La agitación violenta de la muchacha, y el terror pánico que la dominaba, fueron para el bondadoso caballero motivos suficientes que, le indujeron a dejarla marchar, como era su deseo. No tardó en extinguirse el ligero rumor de los pasos del anciano y de la señorita, quedando todo sumido en el mayor silencio antes que sus bultos aparecieran en el puente.

—¿Qué? —murmuró Rosa, deteniéndose con brusquedad al llegar a lo alto de la escalera—. ¿Ha llamado? Me pareció oír su voz.

—¡No, querida niña, no ha llamado! —contestó el señor Brownlow, que él era el acompañante de Rosa—. Ni ha hablado, ni se ha movido, ni creo que se moverá hasta que nos hayamos alejado nosotros.

Tan afectada estaba Rosa Maylie, que con dificultad podía dar un paso: el señor Brownlow hubo de ofrecerle el brazo.

No bien se hubieron alejado, Anita se dejó caer sobre los escalones de piedra.
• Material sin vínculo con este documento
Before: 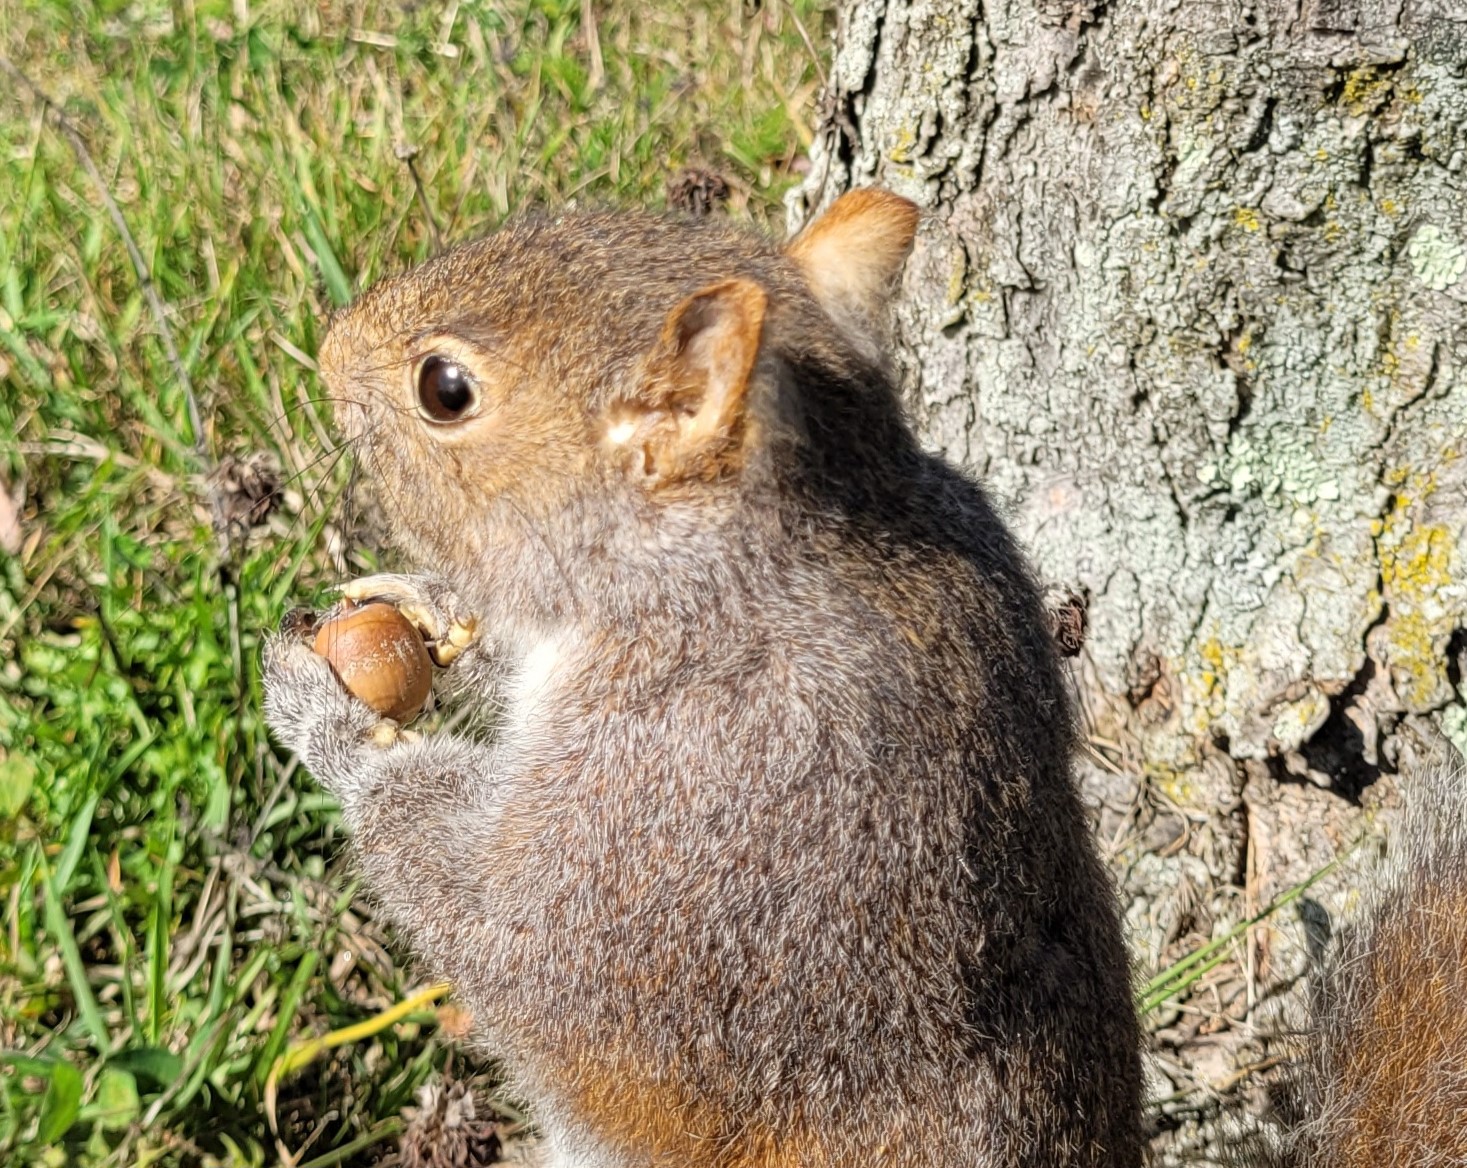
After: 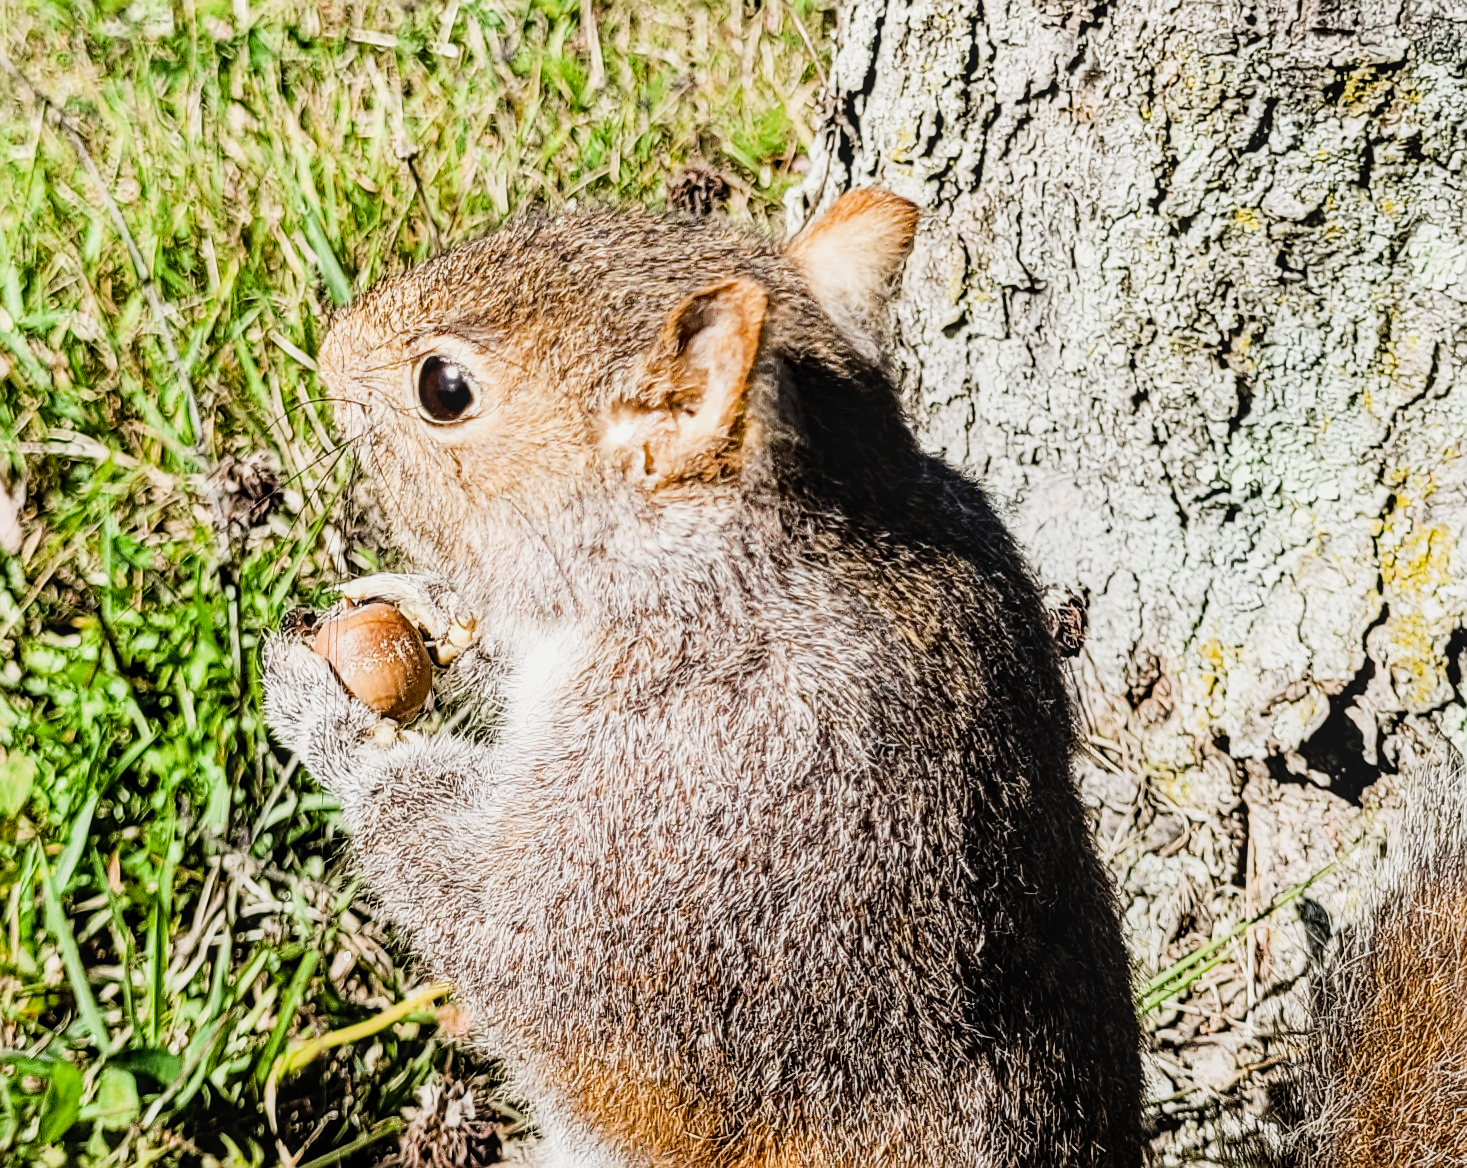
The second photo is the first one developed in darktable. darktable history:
sigmoid: contrast 1.54, target black 0
tone equalizer: -8 EV -0.75 EV, -7 EV -0.7 EV, -6 EV -0.6 EV, -5 EV -0.4 EV, -3 EV 0.4 EV, -2 EV 0.6 EV, -1 EV 0.7 EV, +0 EV 0.75 EV, edges refinement/feathering 500, mask exposure compensation -1.57 EV, preserve details no
sharpen: on, module defaults
local contrast: on, module defaults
Las crueles agonías que atenaceaban su corazón se cuajaron en lágrimas amargas que brotaron de sus ojos.

Levantóse al cabo de algún tiempo, y con paso débil y tambaleándose subió la escalera que conducía al puente. El espía continuó en su puesto algunos minutos más, y una vez se hubo convencido de que estaba solo, salió de su escondite y, pegado al muro, subió en la misma forma que antes descendiera.

Llegado a lo alto de la misma, antes de atreverse a asomar la cabeza, escudriñó con mirada de búho los alrededores, y cuando adquirió la seguridad de que nadie le observaba, echó a correr con cuanta velocidad le permitían sus piernas en dirección a la casa de Fajín.